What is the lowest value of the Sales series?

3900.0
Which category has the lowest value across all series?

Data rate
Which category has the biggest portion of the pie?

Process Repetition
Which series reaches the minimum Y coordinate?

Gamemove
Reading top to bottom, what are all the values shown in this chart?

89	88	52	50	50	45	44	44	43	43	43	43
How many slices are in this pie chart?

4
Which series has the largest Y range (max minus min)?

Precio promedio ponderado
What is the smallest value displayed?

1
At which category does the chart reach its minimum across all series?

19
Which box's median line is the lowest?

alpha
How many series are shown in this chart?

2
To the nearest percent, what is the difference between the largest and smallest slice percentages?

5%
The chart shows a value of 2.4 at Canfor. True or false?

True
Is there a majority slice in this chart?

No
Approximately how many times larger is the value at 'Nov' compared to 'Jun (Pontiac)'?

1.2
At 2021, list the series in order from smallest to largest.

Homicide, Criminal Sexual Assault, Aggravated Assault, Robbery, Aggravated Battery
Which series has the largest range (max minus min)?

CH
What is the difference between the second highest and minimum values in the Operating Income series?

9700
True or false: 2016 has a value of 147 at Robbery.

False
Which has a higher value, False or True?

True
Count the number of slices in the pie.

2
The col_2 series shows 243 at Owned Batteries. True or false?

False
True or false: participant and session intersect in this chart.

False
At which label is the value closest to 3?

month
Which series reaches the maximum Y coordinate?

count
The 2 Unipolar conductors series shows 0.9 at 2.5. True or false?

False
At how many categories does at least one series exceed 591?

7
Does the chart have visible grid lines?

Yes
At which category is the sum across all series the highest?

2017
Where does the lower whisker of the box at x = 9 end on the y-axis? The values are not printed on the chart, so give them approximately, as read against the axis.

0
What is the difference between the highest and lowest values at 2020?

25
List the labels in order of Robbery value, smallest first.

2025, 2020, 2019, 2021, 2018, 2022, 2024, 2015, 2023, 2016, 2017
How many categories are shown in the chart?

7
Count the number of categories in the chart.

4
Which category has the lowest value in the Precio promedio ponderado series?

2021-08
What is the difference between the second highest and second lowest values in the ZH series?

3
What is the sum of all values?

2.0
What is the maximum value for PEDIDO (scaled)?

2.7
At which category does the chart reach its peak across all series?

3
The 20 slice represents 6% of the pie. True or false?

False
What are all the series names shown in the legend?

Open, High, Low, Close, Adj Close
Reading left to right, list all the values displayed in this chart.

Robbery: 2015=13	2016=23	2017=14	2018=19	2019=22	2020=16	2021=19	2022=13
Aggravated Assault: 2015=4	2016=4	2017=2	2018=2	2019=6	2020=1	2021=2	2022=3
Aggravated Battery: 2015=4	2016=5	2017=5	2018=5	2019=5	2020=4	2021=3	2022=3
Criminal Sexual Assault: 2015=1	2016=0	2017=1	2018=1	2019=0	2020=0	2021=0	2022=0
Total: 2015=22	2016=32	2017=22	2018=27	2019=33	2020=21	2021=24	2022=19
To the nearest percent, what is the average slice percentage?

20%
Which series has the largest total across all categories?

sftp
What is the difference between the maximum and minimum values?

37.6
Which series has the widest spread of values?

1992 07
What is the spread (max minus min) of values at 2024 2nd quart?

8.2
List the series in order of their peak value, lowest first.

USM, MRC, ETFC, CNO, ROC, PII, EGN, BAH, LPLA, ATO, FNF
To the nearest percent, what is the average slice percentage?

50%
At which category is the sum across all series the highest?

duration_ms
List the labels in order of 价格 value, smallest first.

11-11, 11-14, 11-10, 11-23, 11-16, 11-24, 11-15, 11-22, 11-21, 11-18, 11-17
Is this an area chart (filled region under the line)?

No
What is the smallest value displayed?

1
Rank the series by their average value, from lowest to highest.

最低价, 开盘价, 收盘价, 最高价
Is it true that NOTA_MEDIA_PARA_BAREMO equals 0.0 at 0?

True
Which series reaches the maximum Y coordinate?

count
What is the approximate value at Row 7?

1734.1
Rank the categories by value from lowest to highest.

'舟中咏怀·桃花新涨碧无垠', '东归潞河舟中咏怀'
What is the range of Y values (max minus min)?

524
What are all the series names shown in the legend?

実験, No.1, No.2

▶ _Directive_: Print all of the items above, each with its short answer, without changing a single character.

▶ _Task response_:
What is the lowest value of the Sales series?

3900.0
Which category has the lowest value across all series?

Data rate
Which category has the biggest portion of the pie?

Process Repetition
Which series reaches the minimum Y coordinate?

Gamemove
Reading top to bottom, what are all the values shown in this chart?

89	88	52	50	50	45	44	44	43	43	43	43
How many slices are in this pie chart?

4
Which series has the largest Y range (max minus min)?

Precio promedio ponderado
What is the smallest value displayed?

1
At which category does the chart reach its minimum across all series?

19
Which box's median line is the lowest?

alpha
How many series are shown in this chart?

2
To the nearest percent, what is the difference between the largest and smallest slice percentages?

5%
The chart shows a value of 2.4 at Canfor. True or false?

True
Is there a majority slice in this chart?

No
Approximately how many times larger is the value at 'Nov' compared to 'Jun (Pontiac)'?

1.2
At 2021, list the series in order from smallest to largest.

Homicide, Criminal Sexual Assault, Aggravated Assault, Robbery, Aggravated Battery
Which series has the largest range (max minus min)?

CH
What is the difference between the second highest and minimum values in the Operating Income series?

9700
True or false: 2016 has a value of 147 at Robbery.

False
Which has a higher value, False or True?

True
Count the number of slices in the pie.

2
The col_2 series shows 243 at Owned Batteries. True or false?

False
True or false: participant and session intersect in this chart.

False
At which label is the value closest to 3?

month
Which series reaches the maximum Y coordinate?

count
The 2 Unipolar conductors series shows 0.9 at 2.5. True or false?

False
At how many categories does at least one series exceed 591?

7
Does the chart have visible grid lines?

Yes
At which category is the sum across all series the highest?

2017
Where does the lower whisker of the box at x = 9 end on the y-axis? The values are not printed on the chart, so give them approximately, as read against the axis.

0
What is the difference between the highest and lowest values at 2020?

25
List the labels in order of Robbery value, smallest first.

2025, 2020, 2019, 2021, 2018, 2022, 2024, 2015, 2023, 2016, 2017
How many categories are shown in the chart?

7
Count the number of categories in the chart.

4
Which category has the lowest value in the Precio promedio ponderado series?

2021-08
What is the difference between the second highest and second lowest values in the ZH series?

3
What is the sum of all values?

2.0
What is the maximum value for PEDIDO (scaled)?

2.7
At which category does the chart reach its peak across all series?

3
The 20 slice represents 6% of the pie. True or false?

False
What are all the series names shown in the legend?

Open, High, Low, Close, Adj Close
Reading left to right, list all the values displayed in this chart.

Robbery: 2015=13	2016=23	2017=14	2018=19	2019=22	2020=16	2021=19	2022=13
Aggravated Assault: 2015=4	2016=4	2017=2	2018=2	2019=6	2020=1	2021=2	2022=3
Aggravated Battery: 2015=4	2016=5	2017=5	2018=5	2019=5	2020=4	2021=3	2022=3
Criminal Sexual Assault: 2015=1	2016=0	2017=1	2018=1	2019=0	2020=0	2021=0	2022=0
Total: 2015=22	2016=32	2017=22	2018=27	2019=33	2020=21	2021=24	2022=19
To the nearest percent, what is the average slice percentage?

20%
Which series has the largest total across all categories?

sftp
What is the difference between the maximum and minimum values?

37.6
Which series has the widest spread of values?

1992 07
What is the spread (max minus min) of values at 2024 2nd quart?

8.2
List the series in order of their peak value, lowest first.

USM, MRC, ETFC, CNO, ROC, PII, EGN, BAH, LPLA, ATO, FNF
To the nearest percent, what is the average slice percentage?

50%
At which category is the sum across all series the highest?

duration_ms
List the labels in order of 价格 value, smallest first.

11-11, 11-14, 11-10, 11-23, 11-16, 11-24, 11-15, 11-22, 11-21, 11-18, 11-17
Is this an area chart (filled region under the line)?

No
What is the smallest value displayed?

1
Rank the series by their average value, from lowest to highest.

最低价, 开盘价, 收盘价, 最高价
Is it true that NOTA_MEDIA_PARA_BAREMO equals 0.0 at 0?

True
Which series reaches the maximum Y coordinate?

count
What is the approximate value at Row 7?

1734.1
Rank the categories by value from lowest to highest.

'舟中咏怀·桃花新涨碧无垠', '东归潞河舟中咏怀'
What is the range of Y values (max minus min)?

524
What are all the series names shown in the legend?

実験, No.1, No.2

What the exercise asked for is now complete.